● **Exercise data**
:::
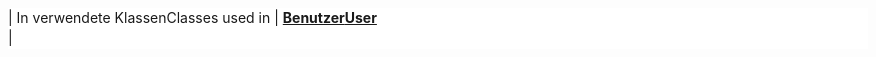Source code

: | <span data-ttu-id="6d934-271">In verwendete Klassen</span><span class="sxs-lookup"><span data-stu-id="6d934-271">Classes used in</span></span>        | [<span data-ttu-id="6d934-272">**Benutzer**</span><span class="sxs-lookup"><span data-stu-id="6d934-272">**User**</span></span>](c-user.md)<br/> |



 

 





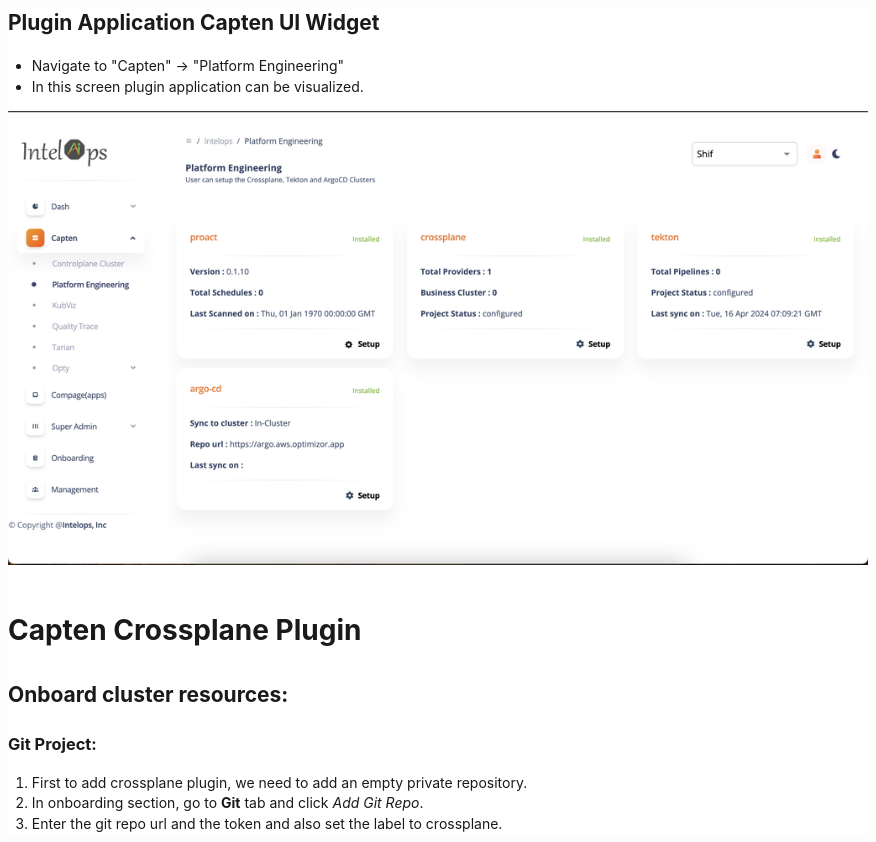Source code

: ## Plugin Application Capten UI Widget

- Navigate to "Capten" -> "Platform Engineering"
- In this screen plugin application can be visualized.

![Plugin-Application-UI-Widget](.readme_assets/plugin_app_widget.png)

# Capten Crossplane Plugin

## Onboard cluster resources:

### Git Project:

1. First to add crossplane plugin, we need to add an empty private repository.
2. In onboarding section, go to **Git** tab and click _Add Git Repo_.
3. Enter the git repo url and the token and also set the label to crossplane.
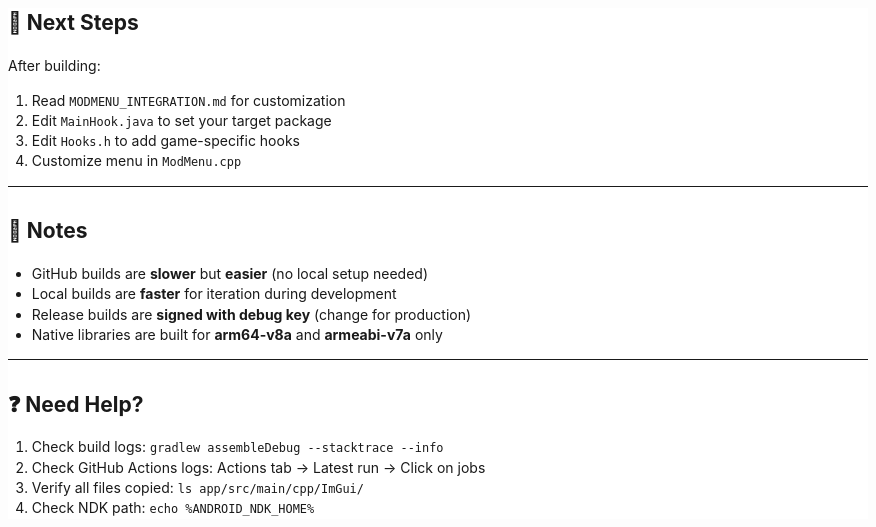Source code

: 
## 🎯 Next Steps

After building:
1. Read `MODMENU_INTEGRATION.md` for customization
2. Edit `MainHook.java` to set your target package
3. Edit `Hooks.h` to add game-specific hooks
4. Customize menu in `ModMenu.cpp`

---

## 📝 Notes

- GitHub builds are **slower** but **easier** (no local setup needed)
- Local builds are **faster** for iteration during development
- Release builds are **signed with debug key** (change for production)
- Native libraries are built for **arm64-v8a** and **armeabi-v7a** only

---

## ❓ Need Help?

1. Check build logs: `gradlew assembleDebug --stacktrace --info`
2. Check GitHub Actions logs: Actions tab → Latest run → Click on jobs
3. Verify all files copied: `ls app/src/main/cpp/ImGui/`
4. Check NDK path: `echo %ANDROID_NDK_HOME%`

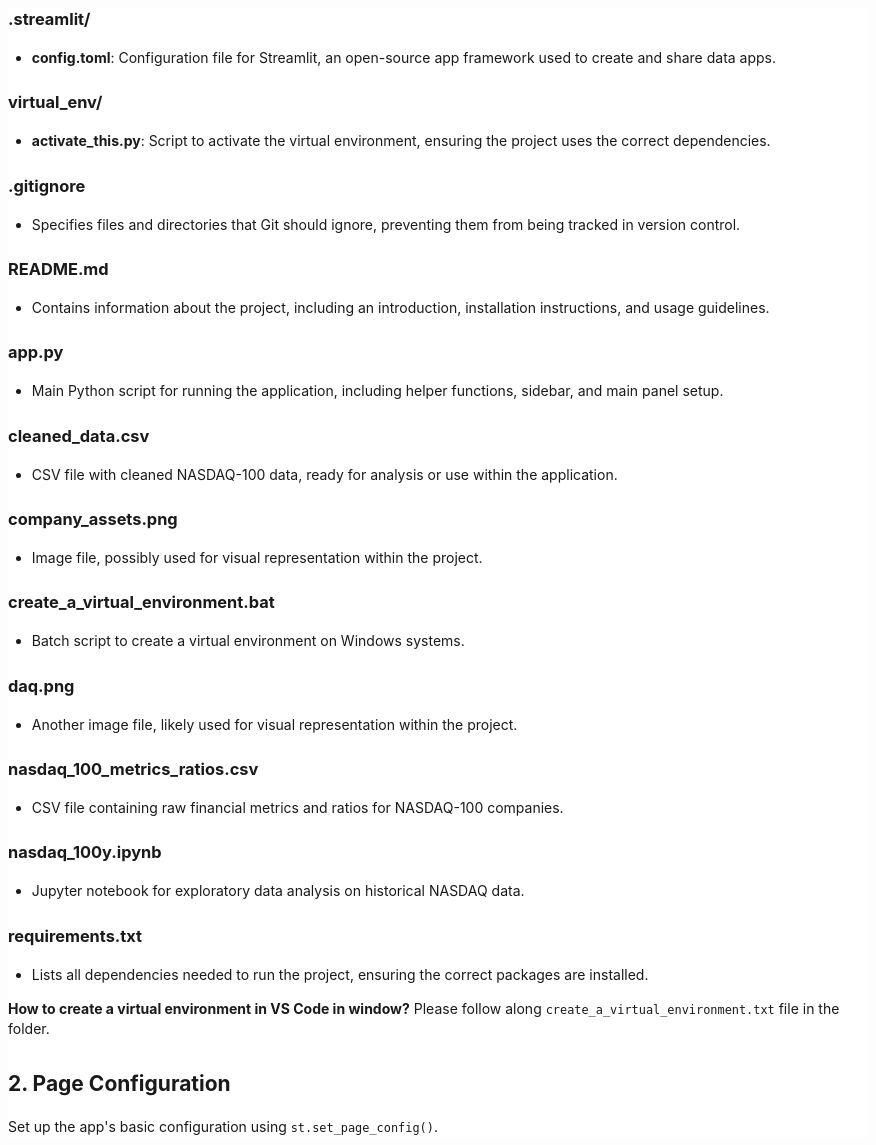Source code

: ### .streamlit/
- **config.toml**: Configuration file for Streamlit, an open-source app framework used to create and share data apps.

### virtual_env/
- **activate_this.py**: Script to activate the virtual environment, ensuring the project uses the correct dependencies.

### .gitignore
- Specifies files and directories that Git should ignore, preventing them from being tracked in version control.

### README.md
- Contains information about the project, including an introduction, installation instructions, and usage guidelines.

### app.py
- Main Python script for running the application, including helper functions, sidebar, and main panel setup.

### cleaned_data.csv
- CSV file with cleaned NASDAQ-100 data, ready for analysis or use within the application.

### company_assets.png
- Image file, possibly used for visual representation within the project.

### create_a_virtual_environment.bat
- Batch script to create a virtual environment on Windows systems.

### daq.png
- Another image file, likely used for visual representation within the project.

### nasdaq_100_metrics_ratios.csv
- CSV file containing raw financial metrics and ratios for NASDAQ-100 companies.

### nasdaq_100y.ipynb
- Jupyter notebook for exploratory data analysis on historical NASDAQ data.

### requirements.txt
- Lists all dependencies needed to run the project, ensuring the correct packages are installed.


**How to create a virtual environment in VS Code in window?**
 Please follow along `create_a_virtual_environment.txt` file in the folder.
 

## 2. Page Configuration
Set up the app's basic configuration using `st.set_page_config()`.
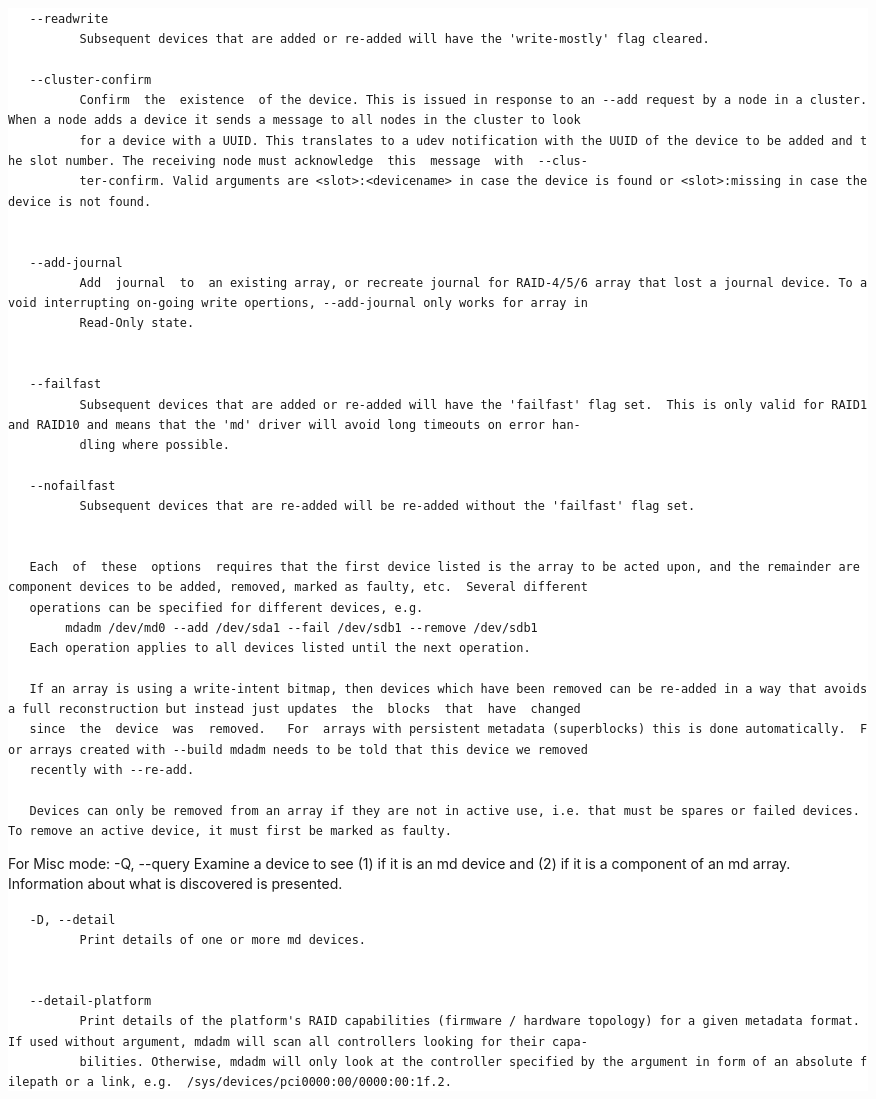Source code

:        --readwrite
              Subsequent devices that are added or re-added will have the 'write-mostly' flag cleared.

       --cluster-confirm
              Confirm  the  existence  of the device. This is issued in response to an --add request by a node in a cluster. When a node adds a device it sends a message to all nodes in the cluster to look
              for a device with a UUID. This translates to a udev notification with the UUID of the device to be added and the slot number. The receiving node must acknowledge  this  message  with  --clus‐
              ter-confirm. Valid arguments are <slot>:<devicename> in case the device is found or <slot>:missing in case the device is not found.


       --add-journal
              Add  journal  to  an existing array, or recreate journal for RAID-4/5/6 array that lost a journal device. To avoid interrupting on-going write opertions, --add-journal only works for array in
              Read-Only state.


       --failfast
              Subsequent devices that are added or re-added will have the 'failfast' flag set.  This is only valid for RAID1 and RAID10 and means that the 'md' driver will avoid long timeouts on error han‐
              dling where possible.

       --nofailfast
              Subsequent devices that are re-added will be re-added without the 'failfast' flag set.


       Each  of  these  options  requires that the first device listed is the array to be acted upon, and the remainder are component devices to be added, removed, marked as faulty, etc.  Several different
       operations can be specified for different devices, e.g.
            mdadm /dev/md0 --add /dev/sda1 --fail /dev/sdb1 --remove /dev/sdb1
       Each operation applies to all devices listed until the next operation.

       If an array is using a write-intent bitmap, then devices which have been removed can be re-added in a way that avoids a full reconstruction but instead just updates  the  blocks  that  have  changed
       since  the  device  was  removed.   For  arrays with persistent metadata (superblocks) this is done automatically.  For arrays created with --build mdadm needs to be told that this device we removed
       recently with --re-add.

       Devices can only be removed from an array if they are not in active use, i.e. that must be spares or failed devices.  To remove an active device, it must first be marked as faulty.


For Misc mode:
       -Q, --query
              Examine a device to see (1) if it is an md device and (2) if it is a component of an md array.  Information about what is discovered is presented.


       -D, --detail
              Print details of one or more md devices.


       --detail-platform
              Print details of the platform's RAID capabilities (firmware / hardware topology) for a given metadata format. If used without argument, mdadm will scan all controllers looking for their capa‐
              bilities. Otherwise, mdadm will only look at the controller specified by the argument in form of an absolute filepath or a link, e.g.  /sys/devices/pci0000:00/0000:00:1f.2.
:::
What is needed is an exact copy of the records above, with no pictures in it.

● **Response to this task**
Source code

: | <span data-ttu-id="6d934-271">In verwendete Klassen</span><span class="sxs-lookup"><span data-stu-id="6d934-271">Classes used in</span></span>        | [<span data-ttu-id="6d934-272">**Benutzer**</span><span class="sxs-lookup"><span data-stu-id="6d934-272">**User**</span></span>](c-user.md)<br/> |



 

 





Source code

: ## Plugin Application Capten UI Widget

- Navigate to "Capten" -> "Platform Engineering"
- In this screen plugin application can be visualized.

![Plugin-Application-UI-Widget](.readme_assets/plugin_app_widget.png)

# Capten Crossplane Plugin

## Onboard cluster resources:

### Git Project:

1. First to add crossplane plugin, we need to add an empty private repository.
2. In onboarding section, go to **Git** tab and click _Add Git Repo_.
3. Enter the git repo url and the token and also set the label to crossplane.
Source code

: 
## 🎯 Next Steps

After building:
1. Read `MODMENU_INTEGRATION.md` for customization
2. Edit `MainHook.java` to set your target package
3. Edit `Hooks.h` to add game-specific hooks
4. Customize menu in `ModMenu.cpp`

---

## 📝 Notes

- GitHub builds are **slower** but **easier** (no local setup needed)
- Local builds are **faster** for iteration during development
- Release builds are **signed with debug key** (change for production)
- Native libraries are built for **arm64-v8a** and **armeabi-v7a** only

---

## ❓ Need Help?

1. Check build logs: `gradlew assembleDebug --stacktrace --info`
2. Check GitHub Actions logs: Actions tab → Latest run → Click on jobs
3. Verify all files copied: `ls app/src/main/cpp/ImGui/`
4. Check NDK path: `echo %ANDROID_NDK_HOME%`

Source code

: ### .streamlit/
- **config.toml**: Configuration file for Streamlit, an open-source app framework used to create and share data apps.

### virtual_env/
- **activate_this.py**: Script to activate the virtual environment, ensuring the project uses the correct dependencies.

### .gitignore
- Specifies files and directories that Git should ignore, preventing them from being tracked in version control.

### README.md
- Contains information about the project, including an introduction, installation instructions, and usage guidelines.

### app.py
- Main Python script for running the application, including helper functions, sidebar, and main panel setup.

### cleaned_data.csv
- CSV file with cleaned NASDAQ-100 data, ready for analysis or use within the application.

### company_assets.png
- Image file, possibly used for visual representation within the project.

### create_a_virtual_environment.bat
- Batch script to create a virtual environment on Windows systems.

### daq.png
- Another image file, likely used for visual representation within the project.

### nasdaq_100_metrics_ratios.csv
- CSV file containing raw financial metrics and ratios for NASDAQ-100 companies.

### nasdaq_100y.ipynb
- Jupyter notebook for exploratory data analysis on historical NASDAQ data.

### requirements.txt
- Lists all dependencies needed to run the project, ensuring the correct packages are installed.


**How to create a virtual environment in VS Code in window?**
 Please follow along `create_a_virtual_environment.txt` file in the folder.
 

## 2. Page Configuration
Set up the app's basic configuration using `st.set_page_config()`.
Source code

:        --readwrite
              Subsequent devices that are added or re-added will have the 'write-mostly' flag cleared.

       --cluster-confirm
              Confirm  the  existence  of the device. This is issued in response to an --add request by a node in a cluster. When a node adds a device it sends a message to all nodes in the cluster to look
              for a device with a UUID. This translates to a udev notification with the UUID of the device to be added and the slot number. The receiving node must acknowledge  this  message  with  --clus‐
              ter-confirm. Valid arguments are <slot>:<devicename> in case the device is found or <slot>:missing in case the device is not found.


       --add-journal
              Add  journal  to  an existing array, or recreate journal for RAID-4/5/6 array that lost a journal device. To avoid interrupting on-going write opertions, --add-journal only works for array in
              Read-Only state.


       --failfast
              Subsequent devices that are added or re-added will have the 'failfast' flag set.  This is only valid for RAID1 and RAID10 and means that the 'md' driver will avoid long timeouts on error han‐
              dling where possible.

       --nofailfast
              Subsequent devices that are re-added will be re-added without the 'failfast' flag set.


       Each  of  these  options  requires that the first device listed is the array to be acted upon, and the remainder are component devices to be added, removed, marked as faulty, etc.  Several different
       operations can be specified for different devices, e.g.
            mdadm /dev/md0 --add /dev/sda1 --fail /dev/sdb1 --remove /dev/sdb1
       Each operation applies to all devices listed until the next operation.

       If an array is using a write-intent bitmap, then devices which have been removed can be re-added in a way that avoids a full reconstruction but instead just updates  the  blocks  that  have  changed
       since  the  device  was  removed.   For  arrays with persistent metadata (superblocks) this is done automatically.  For arrays created with --build mdadm needs to be told that this device we removed
       recently with --re-add.

       Devices can only be removed from an array if they are not in active use, i.e. that must be spares or failed devices.  To remove an active device, it must first be marked as faulty.


For Misc mode:
       -Q, --query
              Examine a device to see (1) if it is an md device and (2) if it is a component of an md array.  Information about what is discovered is presented.


       -D, --detail
              Print details of one or more md devices.


       --detail-platform
              Print details of the platform's RAID capabilities (firmware / hardware topology) for a given metadata format. If used without argument, mdadm will scan all controllers looking for their capa‐
              bilities. Otherwise, mdadm will only look at the controller specified by the argument in form of an absolute filepath or a link, e.g.  /sys/devices/pci0000:00/0000:00:1f.2.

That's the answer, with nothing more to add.